BA Ghaheri et M Cole ont répondu au commentaire de P Douglas. Ces auteurs estiment que Douglas a choisi de souligner uniquement les faiblesses de leur méthodologie en laissant de côté les points forts. S’ils reconnaissent que le score à la BSES-SF s’améliore avec le temps sans aucune intervention, ils estiment que l’amélioration 1 semaine après la freinotomie n’est pas liée à cette amélioration spontanée. Ils soulignent que tous les bébés inclus dans leur étude ont été vus par une consultante en lactation IBCLC avant l’intervention. Ils affirment que des études ont démontré une amélioration clinique après chirurgie pour un frein lingual postérieur. Certes, une étude randomisée serait l’idéal, mais il est peu probable qu’elle serait acceptée sur le plan éthique en raison des risques pour les bébés et leurs mères induits par le retard dans l’intervention chirurgicale. Ce que Douglas affirme concernant le questionnaire d’évaluation du reflux est déplacé. Ce questionnaire est parfaitement fiable pour évaluer des signes spécifiquement associés au reflux, qui permet d’éviter des procédures invasives. Le fait qu’il n’existe pas de données sur l’aérophagie chez ces enfants n’invalide en rien la constatation d’une amélioration clinique en la matière après l’intervention, et une autre étude a décrit le même phénomène. Concernant l’augmentation du volume de lait consommé, là encore ce volume augmente naturellement avec le temps, mais l’amélioration constatée en une semaine est très probablement en rapport avec l’intervention. Enfin, une excellente méta-analyse a constaté que la freinotomie n’induisait aucune complication sérieuse.

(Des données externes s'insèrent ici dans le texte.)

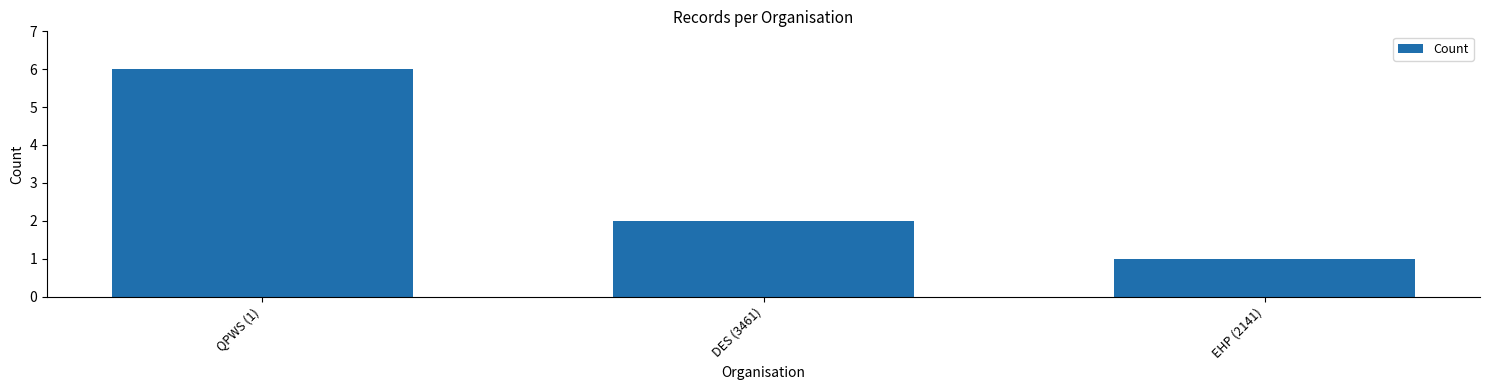

What is the minimum value shown in the chart?

1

Les auteurs reconnaissent que la plupart des études cliniques sur l’allaitement peuvent présenter des biais, et que l’effet placebo est une réalité. Toutefois, ils pensent que le suivi des enfants permet aux cliniciens d’évaluer dans quelle mesure le résultat est bien en rapport avec l’intervention effectuée. Douglas semble estimer que l’incision d’un frein postérieur est profonde, alors qu’en fait la muqueuse est incisée sur seulement environ 1 mm de profondeur. Cette méconnaissance du protocole chirurgical est probablement à l’origine de certains des préjugés de Douglas. Enfin, les auteurs pensent que la dichotomie entre frein antérieur et frein postérieur est arbitraire, et que tous les freins linguaux doivent être totalement incisés, ce qui inclut les fibres postérieures, afin d’obtenir un résultat optimal.